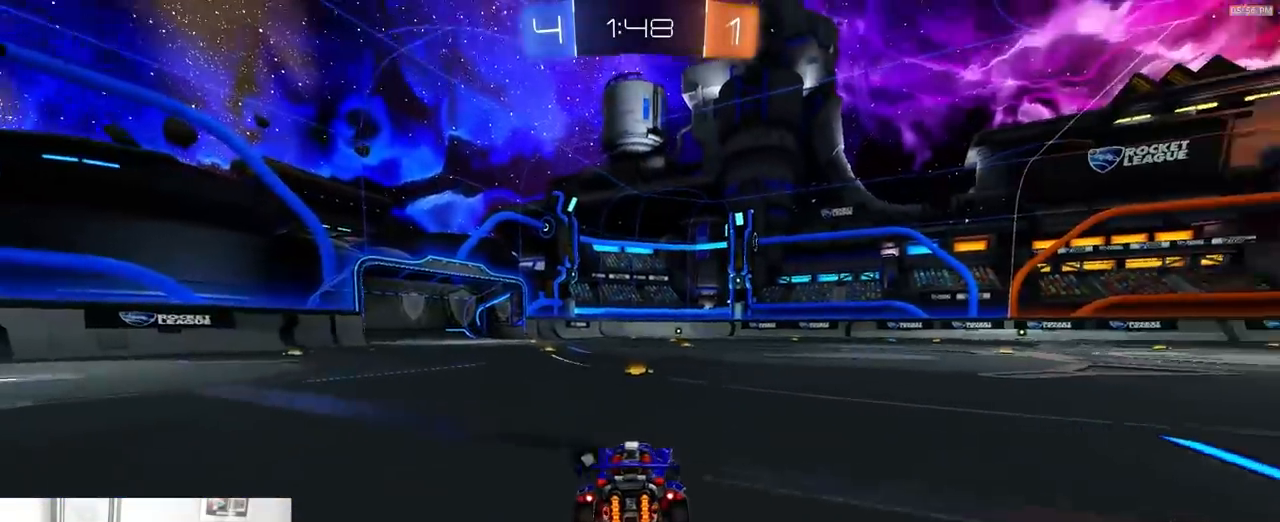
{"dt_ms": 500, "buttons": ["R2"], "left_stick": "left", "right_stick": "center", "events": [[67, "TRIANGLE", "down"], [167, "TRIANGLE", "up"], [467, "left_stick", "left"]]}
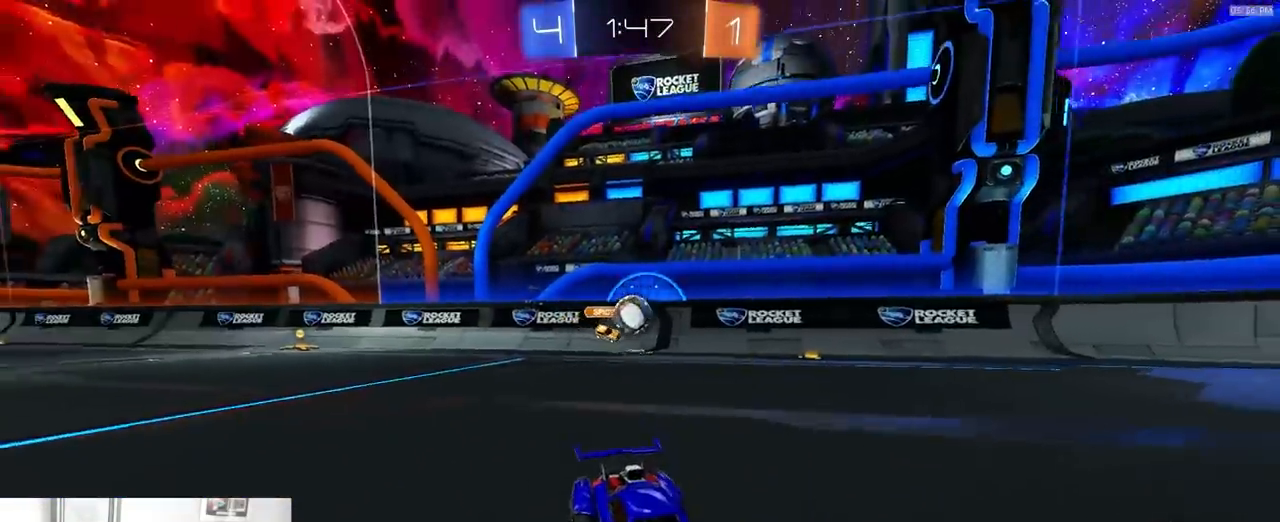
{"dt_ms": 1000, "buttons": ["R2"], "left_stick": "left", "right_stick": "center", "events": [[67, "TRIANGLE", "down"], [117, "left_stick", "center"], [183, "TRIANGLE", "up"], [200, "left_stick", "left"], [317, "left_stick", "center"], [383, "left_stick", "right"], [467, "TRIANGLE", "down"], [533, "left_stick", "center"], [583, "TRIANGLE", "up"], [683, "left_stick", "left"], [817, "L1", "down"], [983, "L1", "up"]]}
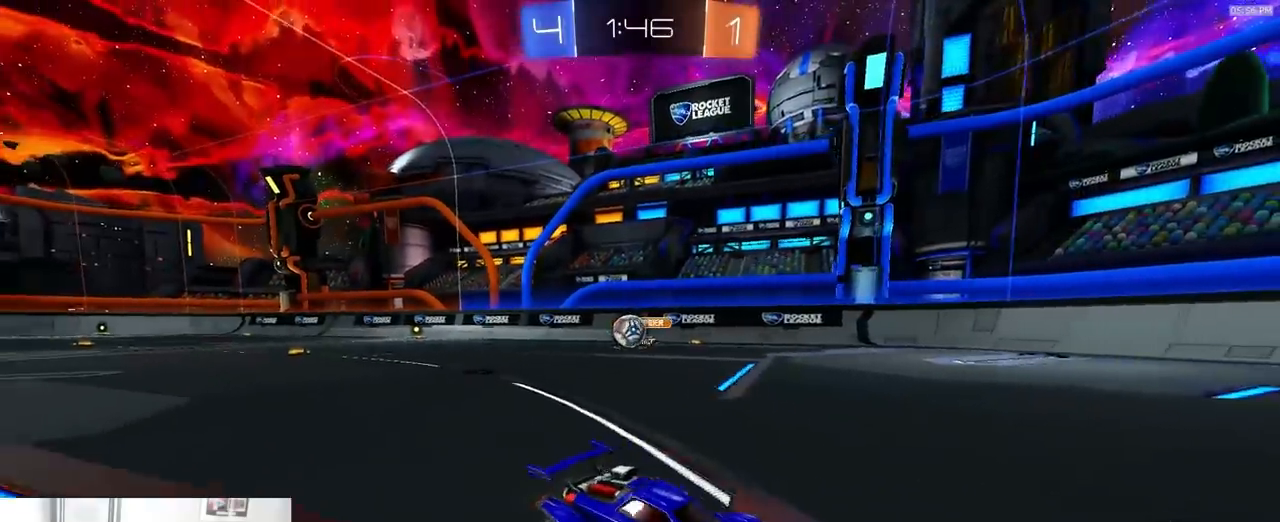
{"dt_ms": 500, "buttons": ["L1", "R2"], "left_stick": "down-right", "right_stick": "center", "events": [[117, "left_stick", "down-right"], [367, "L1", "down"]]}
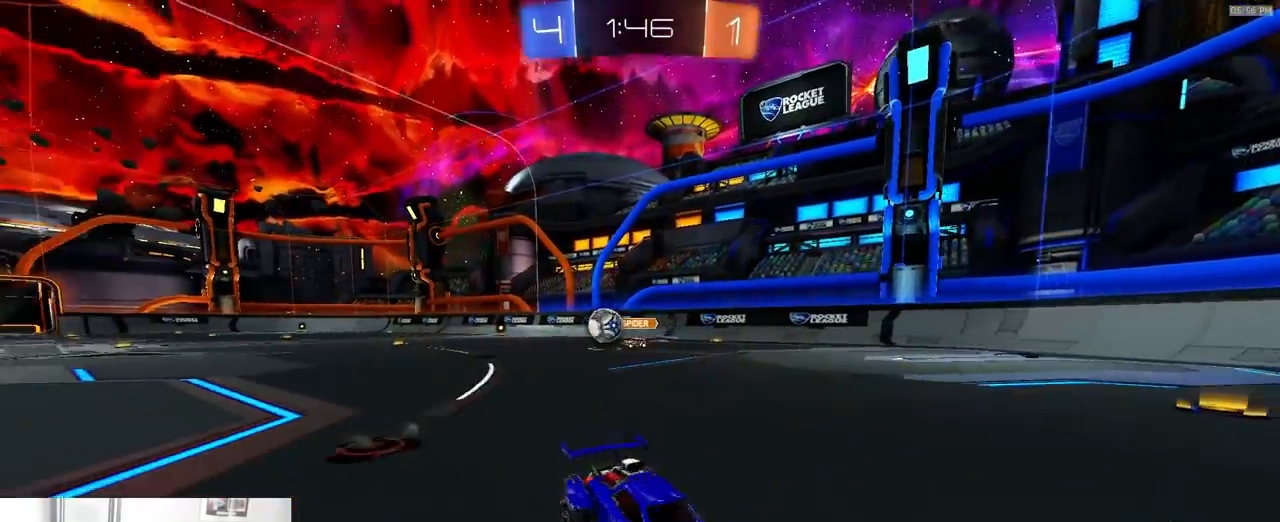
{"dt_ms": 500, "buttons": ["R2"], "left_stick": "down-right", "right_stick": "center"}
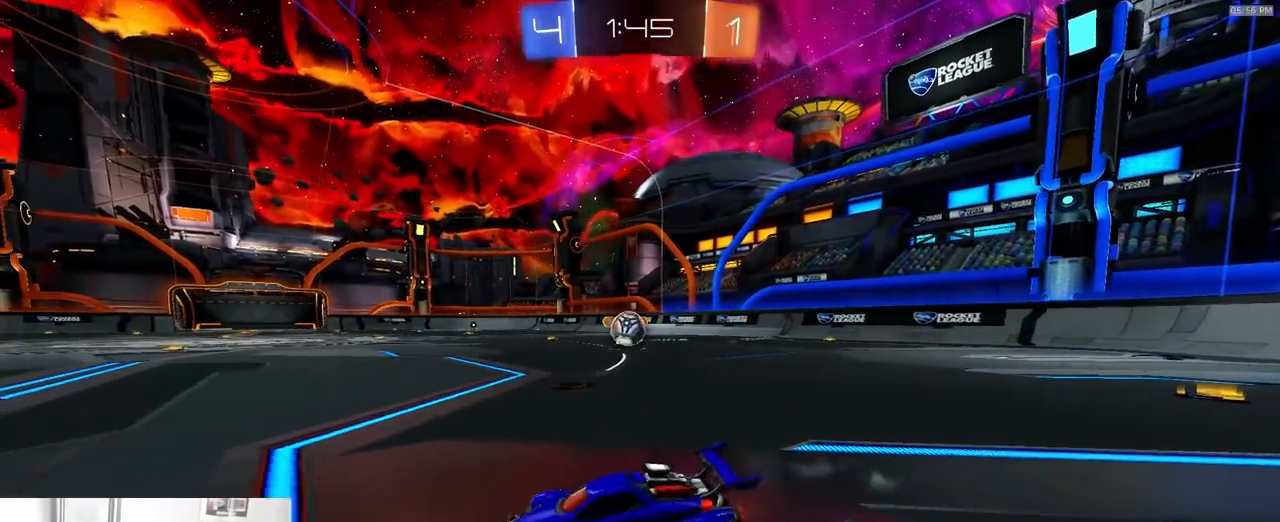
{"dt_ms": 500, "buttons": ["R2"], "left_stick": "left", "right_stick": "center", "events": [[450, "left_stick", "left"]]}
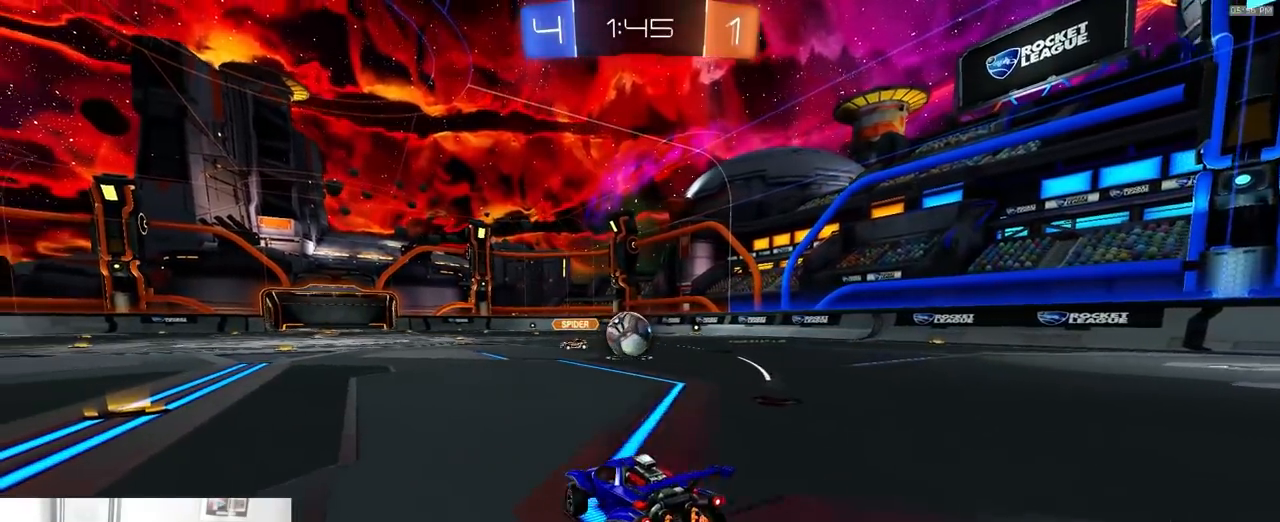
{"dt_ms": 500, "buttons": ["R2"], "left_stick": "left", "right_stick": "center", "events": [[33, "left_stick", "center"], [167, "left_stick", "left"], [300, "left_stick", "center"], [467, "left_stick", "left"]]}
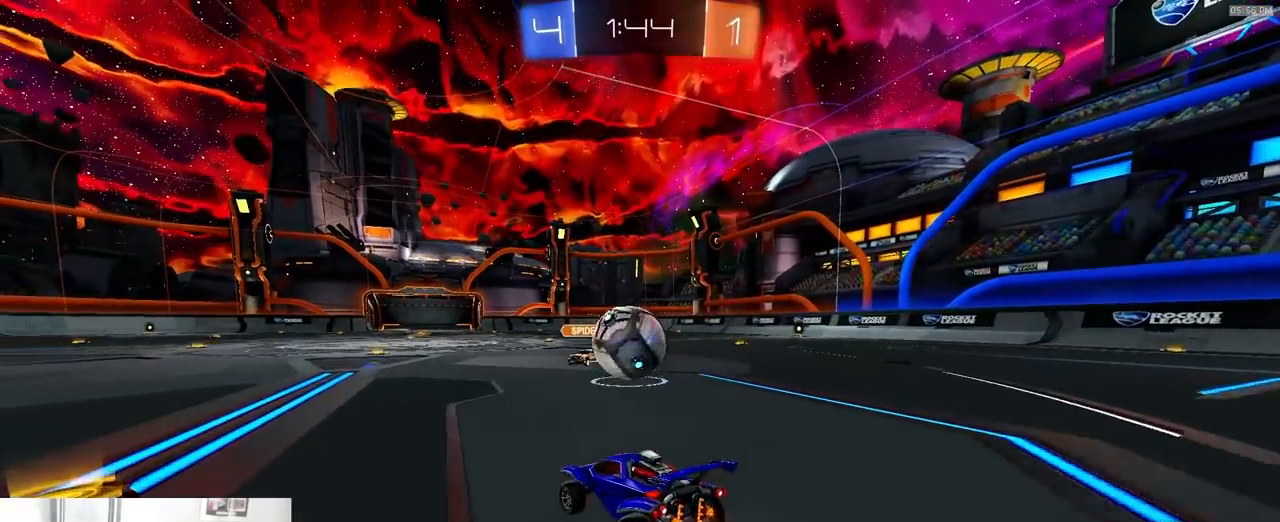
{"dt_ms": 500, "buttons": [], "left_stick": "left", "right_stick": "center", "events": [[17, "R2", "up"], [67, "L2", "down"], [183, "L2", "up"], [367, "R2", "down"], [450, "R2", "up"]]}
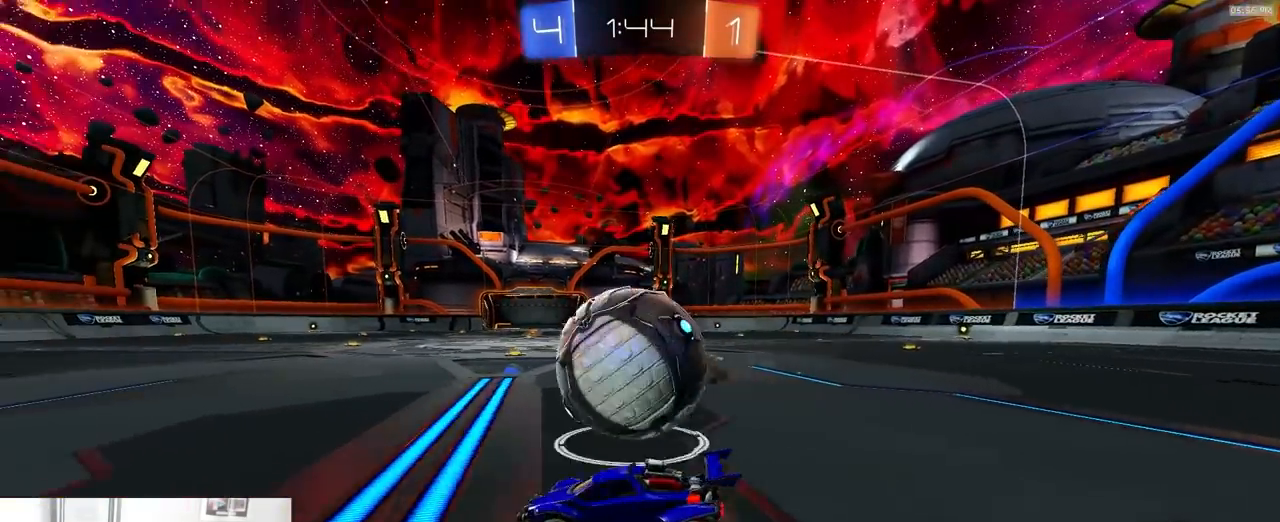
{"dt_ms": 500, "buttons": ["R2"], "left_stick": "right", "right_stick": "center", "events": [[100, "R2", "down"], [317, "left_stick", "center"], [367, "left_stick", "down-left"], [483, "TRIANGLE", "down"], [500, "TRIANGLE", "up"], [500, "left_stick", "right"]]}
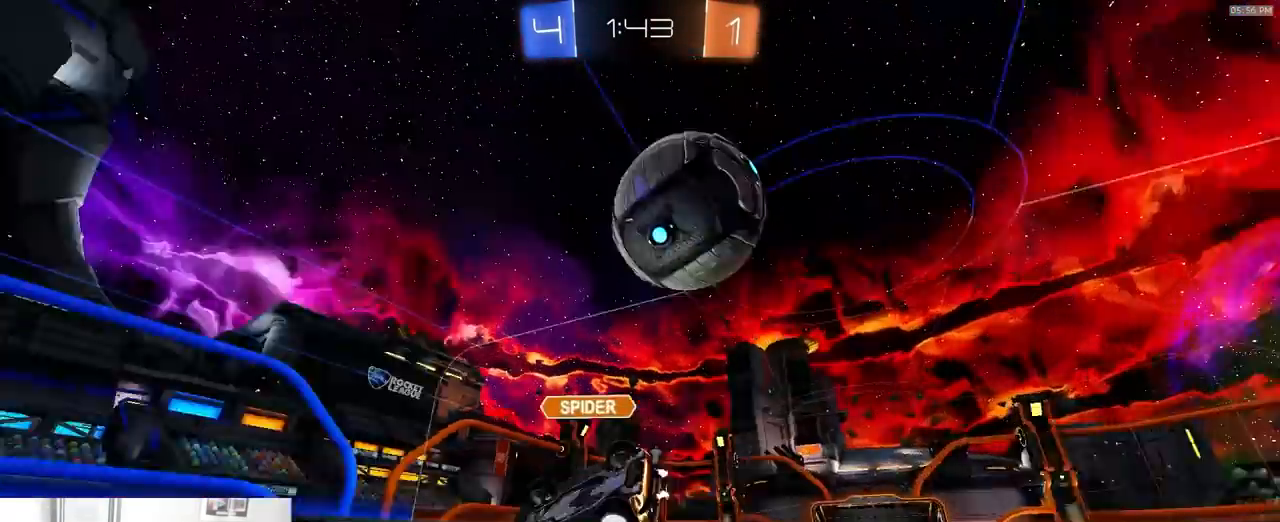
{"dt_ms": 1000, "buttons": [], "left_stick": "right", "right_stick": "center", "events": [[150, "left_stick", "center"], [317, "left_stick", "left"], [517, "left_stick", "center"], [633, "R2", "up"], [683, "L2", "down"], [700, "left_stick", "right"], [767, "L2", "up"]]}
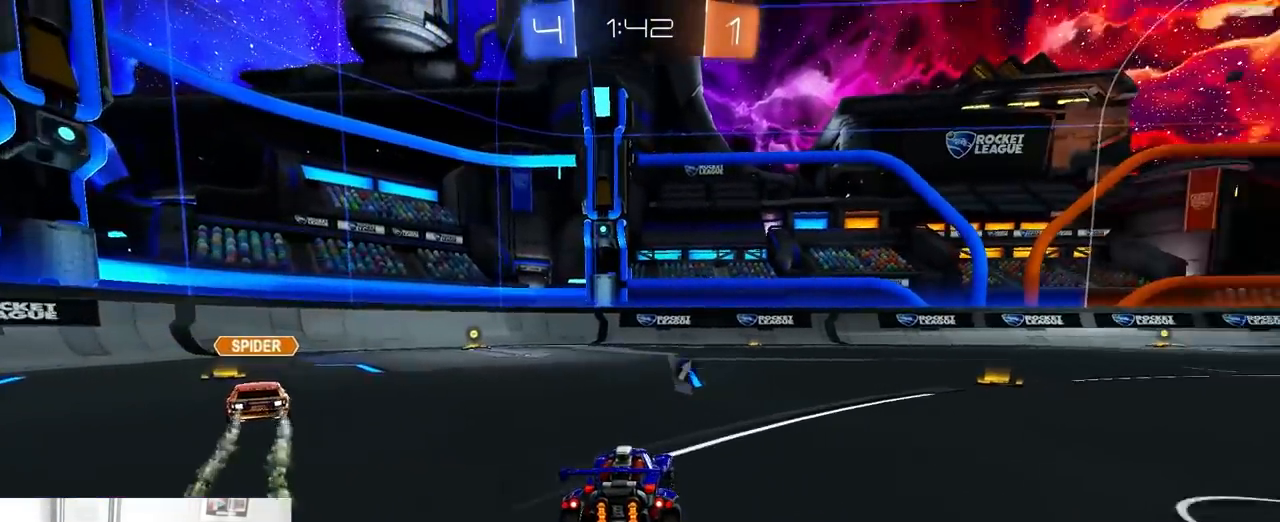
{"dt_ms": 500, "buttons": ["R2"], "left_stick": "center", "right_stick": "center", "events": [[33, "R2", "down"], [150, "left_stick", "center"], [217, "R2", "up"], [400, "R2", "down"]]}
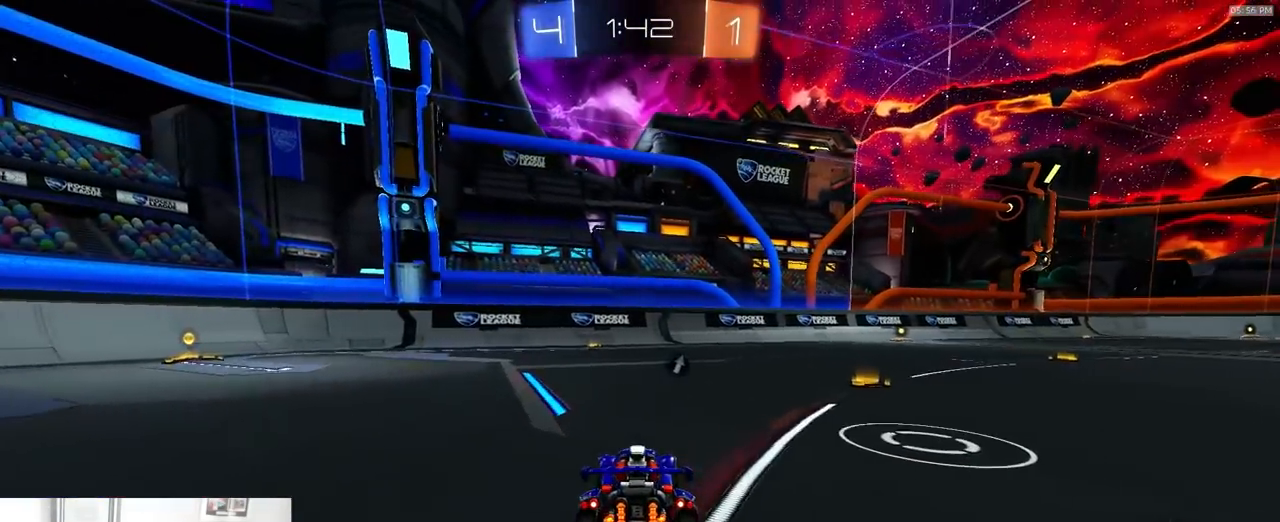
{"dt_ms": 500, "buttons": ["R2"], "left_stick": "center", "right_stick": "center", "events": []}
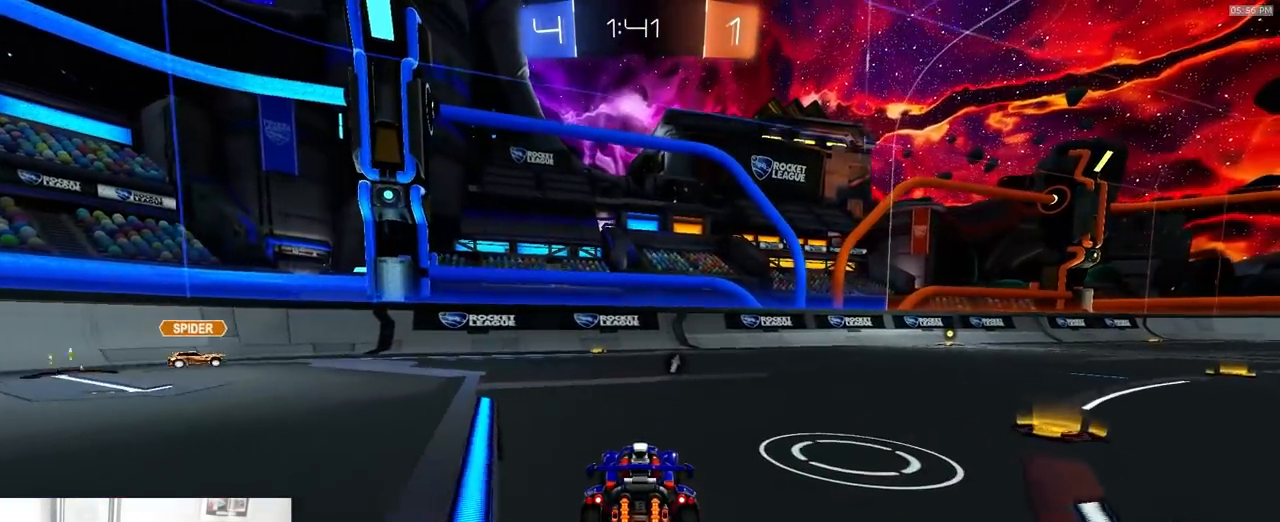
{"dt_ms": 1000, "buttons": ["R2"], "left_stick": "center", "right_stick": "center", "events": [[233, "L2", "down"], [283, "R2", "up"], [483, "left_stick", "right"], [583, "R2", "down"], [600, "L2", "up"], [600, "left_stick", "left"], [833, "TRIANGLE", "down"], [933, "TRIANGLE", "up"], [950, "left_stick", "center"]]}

* WORK ITEM *
Every record should be duplicated exactly, though any picture in it must be left out.

* TASK ANSWER *
{"dt_ms": 500, "buttons": ["R2"], "left_stick": "left", "right_stick": "center", "events": [[67, "TRIANGLE", "down"], [167, "TRIANGLE", "up"], [467, "left_stick", "left"]]}
{"dt_ms": 1000, "buttons": ["R2"], "left_stick": "left", "right_stick": "center", "events": [[67, "TRIANGLE", "down"], [117, "left_stick", "center"], [183, "TRIANGLE", "up"], [200, "left_stick", "left"], [317, "left_stick", "center"], [383, "left_stick", "right"], [467, "TRIANGLE", "down"], [533, "left_stick", "center"], [583, "TRIANGLE", "up"], [683, "left_stick", "left"], [817, "L1", "down"], [983, "L1", "up"]]}
{"dt_ms": 500, "buttons": ["L1", "R2"], "left_stick": "down-right", "right_stick": "center", "events": [[117, "left_stick", "down-right"], [367, "L1", "down"]]}
{"dt_ms": 500, "buttons": ["R2"], "left_stick": "down-right", "right_stick": "center"}
{"dt_ms": 500, "buttons": ["R2"], "left_stick": "left", "right_stick": "center", "events": [[450, "left_stick", "left"]]}
{"dt_ms": 500, "buttons": ["R2"], "left_stick": "left", "right_stick": "center", "events": [[33, "left_stick", "center"], [167, "left_stick", "left"], [300, "left_stick", "center"], [467, "left_stick", "left"]]}
{"dt_ms": 500, "buttons": [], "left_stick": "left", "right_stick": "center", "events": [[17, "R2", "up"], [67, "L2", "down"], [183, "L2", "up"], [367, "R2", "down"], [450, "R2", "up"]]}
{"dt_ms": 500, "buttons": ["R2"], "left_stick": "right", "right_stick": "center", "events": [[100, "R2", "down"], [317, "left_stick", "center"], [367, "left_stick", "down-left"], [483, "TRIANGLE", "down"], [500, "TRIANGLE", "up"], [500, "left_stick", "right"]]}
{"dt_ms": 1000, "buttons": [], "left_stick": "right", "right_stick": "center", "events": [[150, "left_stick", "center"], [317, "left_stick", "left"], [517, "left_stick", "center"], [633, "R2", "up"], [683, "L2", "down"], [700, "left_stick", "right"], [767, "L2", "up"]]}
{"dt_ms": 500, "buttons": ["R2"], "left_stick": "center", "right_stick": "center", "events": [[33, "R2", "down"], [150, "left_stick", "center"], [217, "R2", "up"], [400, "R2", "down"]]}
{"dt_ms": 500, "buttons": ["R2"], "left_stick": "center", "right_stick": "center", "events": []}
{"dt_ms": 1000, "buttons": ["R2"], "left_stick": "center", "right_stick": "center", "events": [[233, "L2", "down"], [283, "R2", "up"], [483, "left_stick", "right"], [583, "R2", "down"], [600, "L2", "up"], [600, "left_stick", "left"], [833, "TRIANGLE", "down"], [933, "TRIANGLE", "up"], [950, "left_stick", "center"]]}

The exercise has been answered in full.